Des mesures urgentes à appliquer

S’agissant des recommandations, le rapport a préconisé la mise en œuvre d’un certain nombre de mesures. Le groupe thématique a ainsi appelé dans ce document à la création de centres d'autonomisation économique pour les femmes en tant que mesure préventive pour les protéger contre toute forme de violence ou d'exploitation. Il a été par ailleurs recommandé d'instituer des mécanismes et des garanties pour empêcher le contact entre l'agresseur et la victime, tels que les bracelets électroniques et les dispositifs de surveillance domiciliaire. Le rôle crucial de la police judiciaire a été également mis en avant pour prouver les crimes de violence contre les femmes, notamment en menant des recherches, en effectuant des déplacements et des inspections, ainsi que pour garantir le droit au double recours (recours en injonction et recours civil) et considérer le témoignage de la victime comme une preuve dans les deux cas.
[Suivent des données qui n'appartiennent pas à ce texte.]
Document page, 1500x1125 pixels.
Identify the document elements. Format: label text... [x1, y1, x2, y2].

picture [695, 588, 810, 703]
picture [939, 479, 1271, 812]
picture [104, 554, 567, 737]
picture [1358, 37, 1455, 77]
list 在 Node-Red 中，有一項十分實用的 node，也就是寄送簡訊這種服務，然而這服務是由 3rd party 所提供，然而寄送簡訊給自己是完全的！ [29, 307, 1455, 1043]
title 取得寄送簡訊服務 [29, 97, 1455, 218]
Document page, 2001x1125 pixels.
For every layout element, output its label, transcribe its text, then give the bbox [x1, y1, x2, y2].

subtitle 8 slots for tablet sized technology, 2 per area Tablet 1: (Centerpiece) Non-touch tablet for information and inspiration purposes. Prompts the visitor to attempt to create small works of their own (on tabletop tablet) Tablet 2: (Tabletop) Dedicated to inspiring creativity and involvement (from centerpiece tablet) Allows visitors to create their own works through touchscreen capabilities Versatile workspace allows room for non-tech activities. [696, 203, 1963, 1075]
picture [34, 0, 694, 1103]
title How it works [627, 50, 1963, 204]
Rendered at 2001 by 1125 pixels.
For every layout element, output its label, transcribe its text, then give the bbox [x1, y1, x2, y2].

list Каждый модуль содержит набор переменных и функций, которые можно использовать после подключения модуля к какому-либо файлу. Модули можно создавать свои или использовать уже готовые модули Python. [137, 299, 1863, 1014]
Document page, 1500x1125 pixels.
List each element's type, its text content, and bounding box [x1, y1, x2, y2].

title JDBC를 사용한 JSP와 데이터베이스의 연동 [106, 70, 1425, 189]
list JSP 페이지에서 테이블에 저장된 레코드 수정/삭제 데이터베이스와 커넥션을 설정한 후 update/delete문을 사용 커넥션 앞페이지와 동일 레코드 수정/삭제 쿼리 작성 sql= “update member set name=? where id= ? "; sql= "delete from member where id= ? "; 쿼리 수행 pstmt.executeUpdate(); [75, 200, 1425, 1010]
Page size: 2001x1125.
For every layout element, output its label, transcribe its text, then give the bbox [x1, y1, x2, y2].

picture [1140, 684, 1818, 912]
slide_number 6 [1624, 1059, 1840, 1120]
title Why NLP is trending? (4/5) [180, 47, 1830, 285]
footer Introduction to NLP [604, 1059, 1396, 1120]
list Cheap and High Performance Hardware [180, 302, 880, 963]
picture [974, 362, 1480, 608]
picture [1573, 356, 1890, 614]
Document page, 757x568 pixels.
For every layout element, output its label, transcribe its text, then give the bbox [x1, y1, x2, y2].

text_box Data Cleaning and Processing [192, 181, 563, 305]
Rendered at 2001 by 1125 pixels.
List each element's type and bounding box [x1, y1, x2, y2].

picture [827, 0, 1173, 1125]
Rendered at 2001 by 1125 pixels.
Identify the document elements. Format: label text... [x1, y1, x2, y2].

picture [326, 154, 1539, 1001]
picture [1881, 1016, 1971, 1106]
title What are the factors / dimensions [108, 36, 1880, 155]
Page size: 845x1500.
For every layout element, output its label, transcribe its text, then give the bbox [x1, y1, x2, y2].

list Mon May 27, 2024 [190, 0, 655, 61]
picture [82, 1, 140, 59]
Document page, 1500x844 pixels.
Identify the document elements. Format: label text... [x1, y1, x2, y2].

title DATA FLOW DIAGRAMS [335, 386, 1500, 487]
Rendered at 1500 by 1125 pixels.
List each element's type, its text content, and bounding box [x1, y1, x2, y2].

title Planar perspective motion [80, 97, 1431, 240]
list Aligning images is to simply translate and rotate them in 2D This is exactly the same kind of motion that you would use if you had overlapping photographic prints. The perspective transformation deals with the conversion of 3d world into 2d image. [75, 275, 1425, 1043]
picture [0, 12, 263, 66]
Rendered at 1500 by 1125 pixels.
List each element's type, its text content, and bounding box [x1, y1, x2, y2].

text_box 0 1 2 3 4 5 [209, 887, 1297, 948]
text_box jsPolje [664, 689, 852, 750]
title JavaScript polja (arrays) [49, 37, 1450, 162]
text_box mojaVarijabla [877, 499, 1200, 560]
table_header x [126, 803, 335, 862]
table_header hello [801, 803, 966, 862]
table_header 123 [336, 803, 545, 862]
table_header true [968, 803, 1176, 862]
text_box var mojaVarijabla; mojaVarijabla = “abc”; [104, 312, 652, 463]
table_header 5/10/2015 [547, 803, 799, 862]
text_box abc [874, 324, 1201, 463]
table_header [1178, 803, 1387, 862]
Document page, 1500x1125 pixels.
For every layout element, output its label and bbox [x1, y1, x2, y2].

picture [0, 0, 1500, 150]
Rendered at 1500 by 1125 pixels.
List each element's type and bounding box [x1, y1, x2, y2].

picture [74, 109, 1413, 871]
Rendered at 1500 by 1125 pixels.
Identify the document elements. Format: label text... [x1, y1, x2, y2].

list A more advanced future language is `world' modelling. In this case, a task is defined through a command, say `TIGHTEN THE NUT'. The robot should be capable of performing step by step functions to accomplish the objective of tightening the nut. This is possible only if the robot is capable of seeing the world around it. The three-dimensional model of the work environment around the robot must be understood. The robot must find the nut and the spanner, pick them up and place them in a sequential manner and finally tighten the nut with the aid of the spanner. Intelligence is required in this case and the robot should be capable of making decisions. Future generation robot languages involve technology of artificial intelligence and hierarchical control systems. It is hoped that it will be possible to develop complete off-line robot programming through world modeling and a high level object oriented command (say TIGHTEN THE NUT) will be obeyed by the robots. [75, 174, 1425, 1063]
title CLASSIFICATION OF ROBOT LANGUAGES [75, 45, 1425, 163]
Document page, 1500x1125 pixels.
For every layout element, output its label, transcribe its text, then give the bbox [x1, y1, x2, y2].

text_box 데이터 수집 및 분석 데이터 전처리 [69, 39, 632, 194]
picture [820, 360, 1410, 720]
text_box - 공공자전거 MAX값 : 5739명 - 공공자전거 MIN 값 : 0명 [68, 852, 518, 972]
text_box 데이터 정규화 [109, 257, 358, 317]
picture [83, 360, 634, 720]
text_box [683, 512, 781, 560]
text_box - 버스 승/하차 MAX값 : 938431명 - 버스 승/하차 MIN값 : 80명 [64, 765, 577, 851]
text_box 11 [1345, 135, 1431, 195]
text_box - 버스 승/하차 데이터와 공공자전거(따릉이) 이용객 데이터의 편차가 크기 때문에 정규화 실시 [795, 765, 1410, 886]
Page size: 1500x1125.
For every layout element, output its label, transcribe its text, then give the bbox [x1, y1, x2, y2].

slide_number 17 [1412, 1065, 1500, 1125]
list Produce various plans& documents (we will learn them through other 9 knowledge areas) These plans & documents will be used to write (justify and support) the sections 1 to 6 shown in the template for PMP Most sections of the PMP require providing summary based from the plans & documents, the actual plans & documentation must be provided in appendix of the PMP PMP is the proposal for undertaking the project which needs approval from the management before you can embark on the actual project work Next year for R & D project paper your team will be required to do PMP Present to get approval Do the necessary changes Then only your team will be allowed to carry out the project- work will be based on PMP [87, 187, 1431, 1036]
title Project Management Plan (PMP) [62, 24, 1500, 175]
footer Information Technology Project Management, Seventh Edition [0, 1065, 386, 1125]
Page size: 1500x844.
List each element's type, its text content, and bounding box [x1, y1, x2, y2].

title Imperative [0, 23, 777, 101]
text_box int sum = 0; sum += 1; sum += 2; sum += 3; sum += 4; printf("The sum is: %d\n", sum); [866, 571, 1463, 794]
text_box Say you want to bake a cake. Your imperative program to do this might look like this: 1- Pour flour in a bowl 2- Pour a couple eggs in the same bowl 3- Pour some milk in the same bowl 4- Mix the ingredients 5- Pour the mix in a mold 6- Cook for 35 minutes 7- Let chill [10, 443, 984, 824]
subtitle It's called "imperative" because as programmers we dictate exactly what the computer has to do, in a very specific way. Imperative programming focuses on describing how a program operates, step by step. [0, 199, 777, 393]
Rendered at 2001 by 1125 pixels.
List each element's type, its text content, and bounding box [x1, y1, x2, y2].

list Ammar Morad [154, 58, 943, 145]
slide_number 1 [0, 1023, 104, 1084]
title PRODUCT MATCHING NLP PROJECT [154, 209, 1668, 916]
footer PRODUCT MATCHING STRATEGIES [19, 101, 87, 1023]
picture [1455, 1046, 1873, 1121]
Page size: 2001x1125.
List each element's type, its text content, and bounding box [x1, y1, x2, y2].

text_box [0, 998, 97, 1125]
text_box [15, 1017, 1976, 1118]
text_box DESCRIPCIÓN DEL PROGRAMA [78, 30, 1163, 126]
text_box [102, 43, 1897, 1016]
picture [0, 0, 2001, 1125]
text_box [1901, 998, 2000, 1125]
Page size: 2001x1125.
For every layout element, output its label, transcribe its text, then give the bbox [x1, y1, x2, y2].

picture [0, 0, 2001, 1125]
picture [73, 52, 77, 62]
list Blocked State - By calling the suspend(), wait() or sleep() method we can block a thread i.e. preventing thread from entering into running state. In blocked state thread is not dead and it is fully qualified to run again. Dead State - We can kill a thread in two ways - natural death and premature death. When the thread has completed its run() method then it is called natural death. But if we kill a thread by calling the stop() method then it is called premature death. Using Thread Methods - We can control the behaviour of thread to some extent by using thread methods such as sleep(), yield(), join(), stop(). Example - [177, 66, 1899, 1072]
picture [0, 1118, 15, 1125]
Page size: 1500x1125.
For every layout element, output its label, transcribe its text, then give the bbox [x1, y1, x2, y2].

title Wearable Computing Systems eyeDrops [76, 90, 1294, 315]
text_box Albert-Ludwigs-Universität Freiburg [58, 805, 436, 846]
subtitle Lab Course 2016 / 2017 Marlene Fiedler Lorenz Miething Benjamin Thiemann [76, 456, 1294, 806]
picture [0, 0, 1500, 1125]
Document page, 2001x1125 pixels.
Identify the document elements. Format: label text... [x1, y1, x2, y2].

En ce qui concerne la prise en charge des femmes victimes de violence, le groupe de travail a plaidé pour le renforcement du personnel chargé de l'application de la loi au niveau de la police judiciaire et des tribunaux, y compris le personnel d’assistance sociale, et pour l'amélioration de l’accès aux services pour les femmes victimes de violence dans les zones rurales. Les recommandations soulignent également l’importance d'augmenter le budget du ministère chargé des Femmes de manière à faciliter la mise en œuvre des différents mécanismes et procédures liés à la lutte contre la violence à l'égard des femmes, ainsi que l'allocation de fonds par les départements impliqués dans l’application de la loi pour mettre en œuvre les procédures qui relèvent de leur compétence.

Le rapport souligne par ailleurs l’importance d’augmenter les allocations financières pour les soins, l'hébergement et l'accueil et d’en faire une priorité pour les départements concernés, de fournir des financements suffisants à la Commission nationale pour la prise en charge des femmes victimes de violence et aux commissions régionales et locales, d'augmenter les ressources humaines travaillant dans ce domaine et de valoriser le rôle des travailleurs sociaux dans le processus de lutte contre ce phénomène.

Enfin, et dans le souci de garantir la durabilité de la loi, le groupe de travail thématique a proposé la formation d’un comité spécial chargé de surveiller la mise en œuvre des recommandations et la création d’une plateforme participative dotée d’indicateurs efficaces pour suivre et évaluer les résultats obtenus. Il appelle également à intensifier les efforts médiatiques pour sensibiliser l’opinion publique à la lutte contre les stéréotypes de genre.